Keropok lekor, anyone?
Tasty, crunchy, fishy, yummy are likely some of the words you’ll come across by Malaysians and visitors alike, in describing the popular traditional snack, keropok lekor.
Keropok lekor, a specialty of the state of Terengganu and states situated along the east coast Peninsular Malaysia is a heavenly indulgence with its crunchy, slightly fishy taste, a popular treat among locals.
It’s slightly greyish colour, ground fish mixed with sago flour, is sliced into chunky sized- bits before frying into a warm, golden hue. It is best eaten, hot off the wok.
The fragrant smell of the keropok, simmering gently in a wok, awakens the senses. For keropok lekor enthusiasts, it is a refreshing smell, and instantly makes one hungry!

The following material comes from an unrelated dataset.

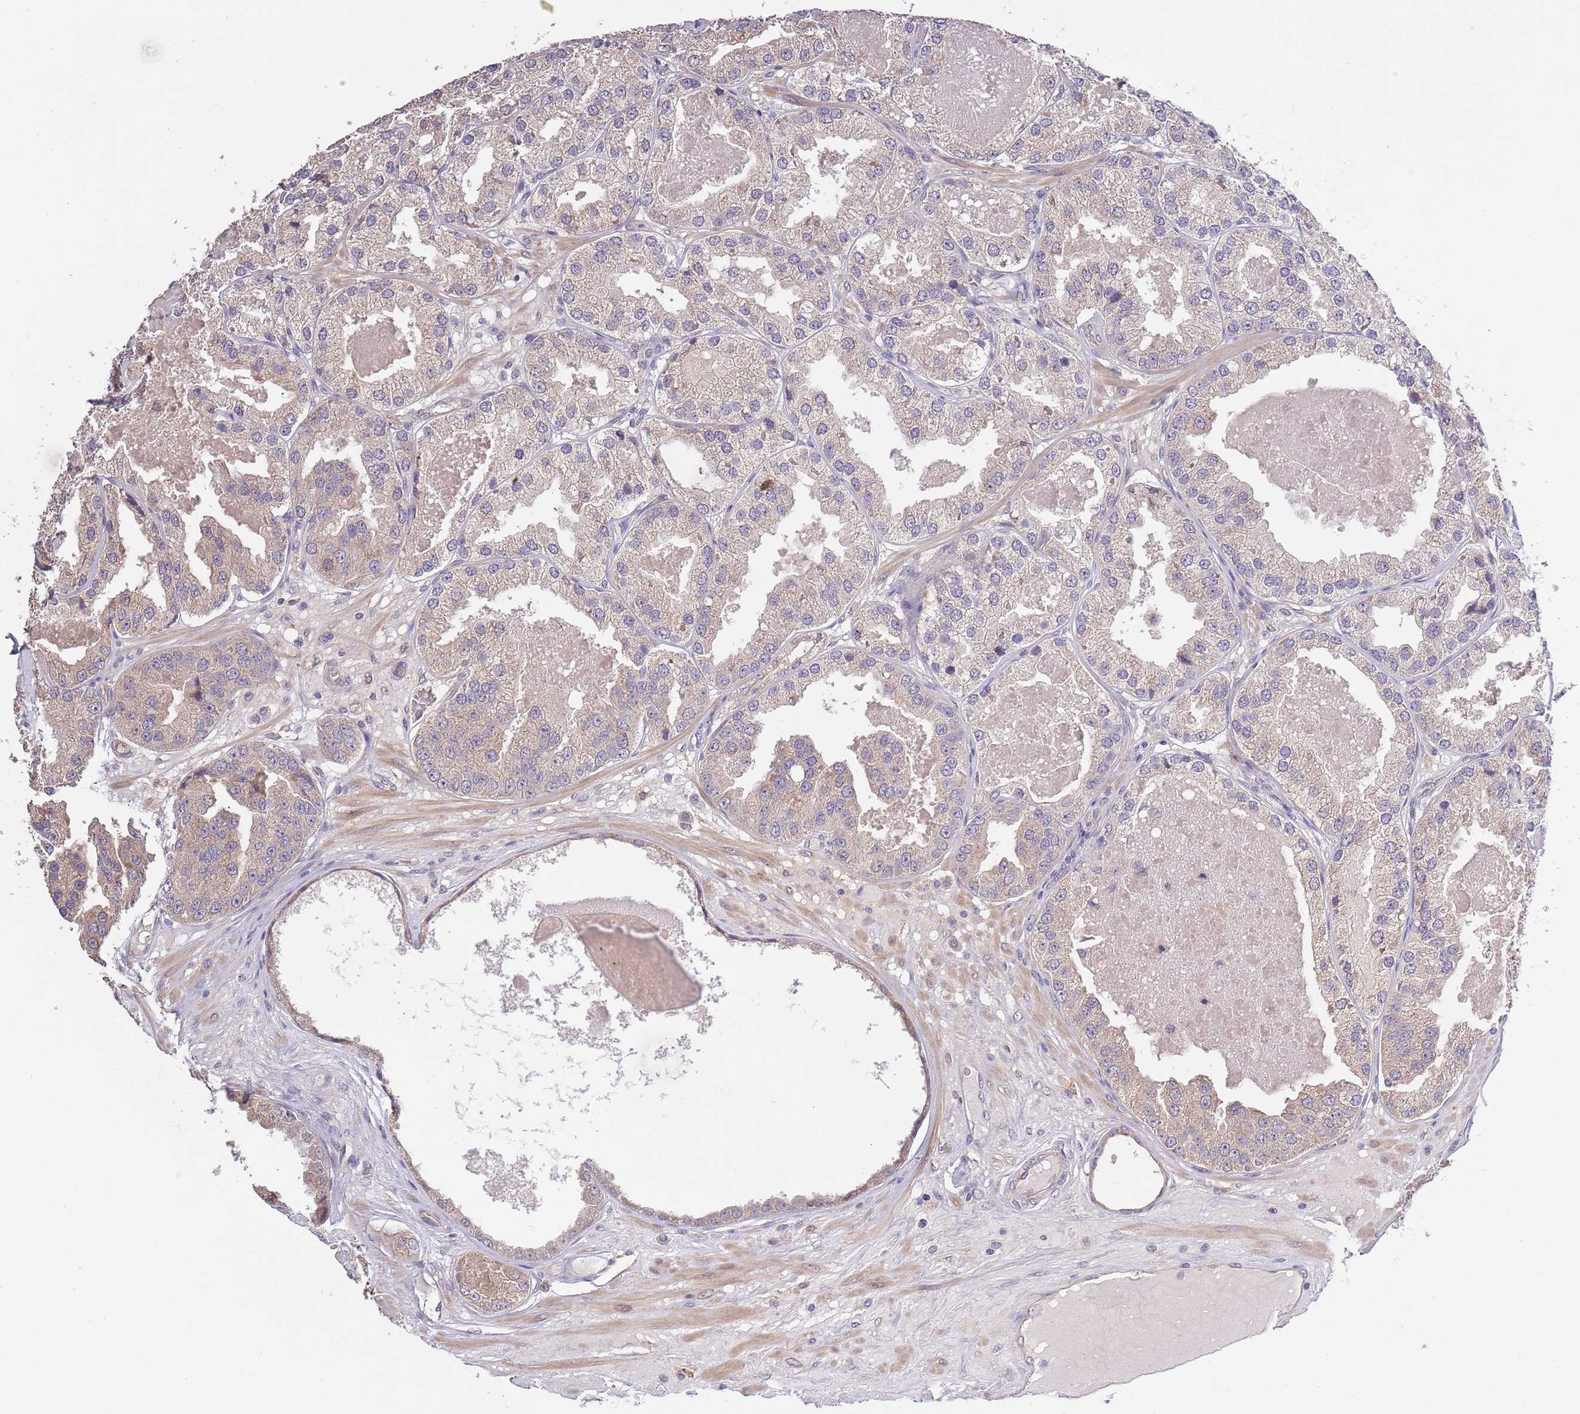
{"staining": {"intensity": "negative", "quantity": "none", "location": "none"}, "tissue": "prostate cancer", "cell_type": "Tumor cells", "image_type": "cancer", "snomed": [{"axis": "morphology", "description": "Adenocarcinoma, High grade"}, {"axis": "topography", "description": "Prostate"}], "caption": "This is an immunohistochemistry (IHC) histopathology image of human prostate high-grade adenocarcinoma. There is no expression in tumor cells.", "gene": "LIPJ", "patient": {"sex": "male", "age": 63}}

De-boned fish such as ikan selayang (decapterus russellii), ikan tamban (sardine-like fish), ikan parang (herring) or ikan kerisi is used to make the keropok (crackers). Ikan selayang is popular as the fish has a sweet taste. Mixed with sago flour, it is kneaded into long dough, cut, and boiled for several hours.
There are two ways to make keropok lekor. The first is to dry the (newly) boiled dough under the sun. Once dried, it will be sliced thinly to make pre-fried keropok lekor or known as keropol lekor keeping (slices).
The other variety is to cut the boiled dough and deep-fry it into a heated wok. This is favoured by many, as this preserves the excellent taste of the keropok. (Make you sure you don’t make the mistake of washing the boiled fish, as this most certainly kills the taste!)
Eaten freshly fried from the wok with some special chilli sauce dipping, it is certainly a popular snack time choice!